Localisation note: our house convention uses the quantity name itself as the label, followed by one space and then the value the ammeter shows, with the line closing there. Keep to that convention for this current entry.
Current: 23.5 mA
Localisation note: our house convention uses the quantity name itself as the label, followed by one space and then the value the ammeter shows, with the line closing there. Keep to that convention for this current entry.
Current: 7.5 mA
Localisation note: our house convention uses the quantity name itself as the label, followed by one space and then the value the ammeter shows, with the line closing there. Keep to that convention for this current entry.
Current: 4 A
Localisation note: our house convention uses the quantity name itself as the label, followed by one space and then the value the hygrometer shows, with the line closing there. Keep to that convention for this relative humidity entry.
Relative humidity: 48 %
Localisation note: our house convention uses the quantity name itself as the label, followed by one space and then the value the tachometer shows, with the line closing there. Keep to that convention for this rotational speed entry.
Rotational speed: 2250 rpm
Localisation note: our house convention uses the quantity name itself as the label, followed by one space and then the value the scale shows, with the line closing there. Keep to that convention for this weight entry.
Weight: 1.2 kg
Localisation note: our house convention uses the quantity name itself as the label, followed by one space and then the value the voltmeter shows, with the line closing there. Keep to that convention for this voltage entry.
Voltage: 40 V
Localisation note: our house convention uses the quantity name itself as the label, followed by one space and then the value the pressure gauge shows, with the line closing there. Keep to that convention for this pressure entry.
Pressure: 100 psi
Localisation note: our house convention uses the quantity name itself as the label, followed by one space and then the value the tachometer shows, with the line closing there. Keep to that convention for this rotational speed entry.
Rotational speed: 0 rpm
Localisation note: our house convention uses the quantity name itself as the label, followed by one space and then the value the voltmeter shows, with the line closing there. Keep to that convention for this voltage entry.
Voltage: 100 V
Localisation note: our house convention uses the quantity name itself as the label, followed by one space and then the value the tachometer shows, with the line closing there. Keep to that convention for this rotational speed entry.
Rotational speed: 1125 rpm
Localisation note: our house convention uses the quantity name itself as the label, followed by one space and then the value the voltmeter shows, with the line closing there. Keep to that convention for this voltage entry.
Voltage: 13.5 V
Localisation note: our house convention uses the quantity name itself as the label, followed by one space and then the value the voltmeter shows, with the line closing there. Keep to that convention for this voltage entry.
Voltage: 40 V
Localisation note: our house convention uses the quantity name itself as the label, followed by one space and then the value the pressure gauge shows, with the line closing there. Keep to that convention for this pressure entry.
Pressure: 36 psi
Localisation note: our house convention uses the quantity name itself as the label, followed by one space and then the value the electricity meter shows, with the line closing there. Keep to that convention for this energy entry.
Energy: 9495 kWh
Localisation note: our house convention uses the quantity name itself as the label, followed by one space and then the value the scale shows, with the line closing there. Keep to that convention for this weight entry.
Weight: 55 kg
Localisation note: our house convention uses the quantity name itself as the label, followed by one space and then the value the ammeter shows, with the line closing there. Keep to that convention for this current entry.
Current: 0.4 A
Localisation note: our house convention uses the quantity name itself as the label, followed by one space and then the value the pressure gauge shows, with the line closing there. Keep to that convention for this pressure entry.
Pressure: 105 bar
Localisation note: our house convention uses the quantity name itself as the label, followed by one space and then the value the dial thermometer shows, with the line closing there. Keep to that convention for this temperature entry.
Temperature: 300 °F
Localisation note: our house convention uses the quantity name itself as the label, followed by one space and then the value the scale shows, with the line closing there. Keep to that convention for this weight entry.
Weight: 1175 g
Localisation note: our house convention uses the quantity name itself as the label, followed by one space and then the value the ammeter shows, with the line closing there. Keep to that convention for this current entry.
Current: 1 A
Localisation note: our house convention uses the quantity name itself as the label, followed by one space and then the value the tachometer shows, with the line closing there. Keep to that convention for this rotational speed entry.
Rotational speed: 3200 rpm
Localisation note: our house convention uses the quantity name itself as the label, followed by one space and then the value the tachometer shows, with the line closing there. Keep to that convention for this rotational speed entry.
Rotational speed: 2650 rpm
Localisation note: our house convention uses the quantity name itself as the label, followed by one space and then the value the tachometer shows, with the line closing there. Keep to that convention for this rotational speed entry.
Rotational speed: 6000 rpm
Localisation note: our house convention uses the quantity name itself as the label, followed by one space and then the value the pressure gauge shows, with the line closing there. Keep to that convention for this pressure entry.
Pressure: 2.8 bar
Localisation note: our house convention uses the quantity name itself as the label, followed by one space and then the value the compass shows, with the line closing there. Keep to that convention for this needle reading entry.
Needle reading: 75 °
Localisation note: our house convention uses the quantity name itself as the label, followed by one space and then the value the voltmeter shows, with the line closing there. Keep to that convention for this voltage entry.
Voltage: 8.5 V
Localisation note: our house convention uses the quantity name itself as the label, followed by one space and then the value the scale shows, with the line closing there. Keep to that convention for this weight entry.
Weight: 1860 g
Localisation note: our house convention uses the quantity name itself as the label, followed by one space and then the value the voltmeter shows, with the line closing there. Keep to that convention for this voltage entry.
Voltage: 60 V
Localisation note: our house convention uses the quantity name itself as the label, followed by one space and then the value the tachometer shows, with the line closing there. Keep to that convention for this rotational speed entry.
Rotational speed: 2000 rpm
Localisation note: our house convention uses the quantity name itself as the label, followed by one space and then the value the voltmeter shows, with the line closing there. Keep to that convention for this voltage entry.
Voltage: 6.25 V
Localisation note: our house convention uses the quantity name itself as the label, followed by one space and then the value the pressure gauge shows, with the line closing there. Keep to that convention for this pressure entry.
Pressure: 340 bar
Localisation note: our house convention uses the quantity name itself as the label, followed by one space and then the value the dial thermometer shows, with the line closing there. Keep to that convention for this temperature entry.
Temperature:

What is needed:
Revise the lines from the start of the records through the line containing "Current: 7.5 mA", changing each "ammeter" to "current meter" and leaving all other text as it is. Return only those lines.

Answer to this exercise:
Localisation note: our house convention uses the quantity name itself as the label, followed by one space and then the value the current meter shows, with the line closing there. Keep to that convention for this current entry.
Current: 23.5 mA
Localisation note: our house convention uses the quantity name itself as the label, followed by one space and then the value the current meter shows, with the line closing there. Keep to that convention for this current entry.
Current: 7.5 mA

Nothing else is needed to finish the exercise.